- Passage -
..........
Discussion:
Bitset assembler
(too old to reply)
Jy V
2016-09-08 09:02:39 UTC
Permalink
Raw Message
Hello to all assembler experts,

I would greatly appreciate if some people could help me prepare some asm
code for FreePascal for Win32, Win64, Linux x86, Linux x64 (and maybe some
ARM32bit + AARCH64)
I am using Lazarus 1.6, FPC 3.0.0 SVN revision 51630
x86_64-win64-win32/win64

function BitsetGet(const Bits; Index: UInt32): Boolean; assembler;
asm
{$IFDEF WIN64} // Win64 IN: rcx = Bits, edx = Index OUT: rax = Result
bt (%rcx), %edx // -> Error asm: [bt reg32,mem32]
// bt (%rcx), %rdx // -> Error asm: [bt reg64,mem64]
sbb %eax, %eax
and %eax, $1
{$ELSE} // Linux IN: rdi = Bits, esi = Index OUT: rax = Result
bt (%rdi), %esi
sbb %rax, %rax
and %rax, $1
{$ENDIF}
end;

for reference the x86 DCC code which is working :

function BitsetGet(const Bits; Index: UInt32): Boolean;
asm
bt [eax], edx
sbb eax, eax
and eax, 1
end;

and the x64 DCC code which should be working :

function BitsetGet(const Bits; Index: UInt32): Boolean;
asm
bt [rcx], edx
sbb eax, eax
and eax, 1
end;

--------------------------------------------------------
procedure BitsetSet(var Bits; Index: UInt32); assembler;
asm
{$IFDEF WIN64} // Win64 IN: rcx = Bits, edx = Index OUT: eax = Result
bts (%rcx), %edx // -> Error asm: [bt reg32,mem32]
sbb %eax, %eax
and %eax, $1
{$ELSE} // Linux IN: rdi = Bits, esi = Index OUT: eax = Result
bts (%rdi), %esi
sbb %eax, %eax
and %eax, $1
{$ENDIF}
end;

for reference the x86 DCC code which is working :

procedure BitsetSet(var Bits; Index: UInt32);
asm
bts [eax], edx
end;

and the x64 DCC code which should be working :

function BitsetGet(const Bits; Index: UInt32): Boolean;
asm
bt [rcx], edx
sbb eax, eax
and eax, 1
end;


--------------------------------------------------------
procedure BitsetReset(var Bits; Index: UInt32); assembler;
asm
{$IFDEF WIN64} // Win64 IN: rcx = Bits, edx = Index OUT: eax = Result
btr (%rcx), %edx // -> Error asm: [bt reg32,mem32]
sbb %eax, %eax
and %eax, $1
{$ELSE} // Linux IN: rdi = Bits, esi = Index OUT: eax = Result
btr (%rdi), %esi
sbb %eax, %eax
and %eax, $1
{$ENDIF}
end;

for reference the x86 DCC code which is working :

procedure BitsetReset(var Bits; Index: UInt32);
asm
btr [eax],edx
end;

and the x64 DCC code which should be working :

procedure BitsetReset(var Bits; Index: UInt32);
asm
btr [rcx], edx
sbb eax, eax
and eax, 1
end;

Thank you for any help.
Michael Schnell
2016-09-08 11:35:40 UTC
Permalink
Raw Message
Just a note:

Such functions often are needed for semaphores etc.

In that case they need to take multi-thread and multi-Processor issues
into account.
..........
- Required tasks -
a) In the bitset assembler thread, what does Michael Schnell say such functions are often needed for?
b) Continue the bitset assembler thread from its last sentence.

- Exercise data -
..........
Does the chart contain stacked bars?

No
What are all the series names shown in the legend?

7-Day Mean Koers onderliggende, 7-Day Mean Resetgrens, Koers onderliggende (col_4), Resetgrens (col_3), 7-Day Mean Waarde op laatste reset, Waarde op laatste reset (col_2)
..........
- Expected responses -
a) Semaphores.

b)
-Michael
_______________________________________________
fpc-devel maillist - fpc-***@lists.freepascal.org
http://lists.freepascal.org/cgi-bin/mailman/listinfo/fpc-devel
Thaddy de Koning
2016-09-09 09:00:34 UTC
Permalink
Raw Message
Before I answer that: did you check what assembler code the compiler
generates? That may be just as efficient as handcoded assembly in this
case.
With the proper optimizations it will probably hard to improve on.
Compile the code with -O4 and -s. That generates the assembler output in a
*.s file.

The compiler is rather good at bitmaniputations.
Post by Jy V
Hello to all assembler experts,
_______________________________________________
fpc-devel maillist - fpc-***@lists.freepascal.org
http://lists.freepascal.org/cgi-bin/mailman/listinfo/fpc-devel
Jy V
2016-09-10 10:55:39 UTC
Permalink
Raw Message
Post by Thaddy de Koning
With the proper optimizations it will probably hard to improve on.
Compile the code with -O4 and -s. That generates the assembler output in a
*.s file.
The compiler is rather good at bitmaniputations.
I am not sure the FreePascal compiler is able to convert the code of the
procedure BitsetSet(var Bits; Index: UInt32);
PUInt64Array(@Bits)^[Index shr 6] := PUInt64Array(@Bits)^[Index shr 6] or
(Int64(1) shl (Index and 63));

into a single instruction:

bts [eax], edx
Jonas Maebe
2016-09-10 15:17:20 UTC
Permalink
Raw Message
Post by Jy V
I am not sure the FreePascal compiler is able to convert the code of the
procedure BitsetSet(var Bits; Index: UInt32);
or (Int64(1) shl (Index and 63));
bts [eax], edx
It could easily do it with

type
tbitarray = bitpacked array[0..high(qword)-1] of boolean;
pbitarray = ^tbitarray;

var
ba: pbitarray;
index: qword;
begin
...
ba^[index]:=1;
end.

but only *if* someone would first override
thlcgobj.a_load_regconst_subsetref_intern() for x86 in the compiler
source code and implement the special cases for setting a single bit to
0 or 1 (which is not the case, currently). The bts instruction is
already used for include(setvar,value), but sets are obviously limited
to 256 elements.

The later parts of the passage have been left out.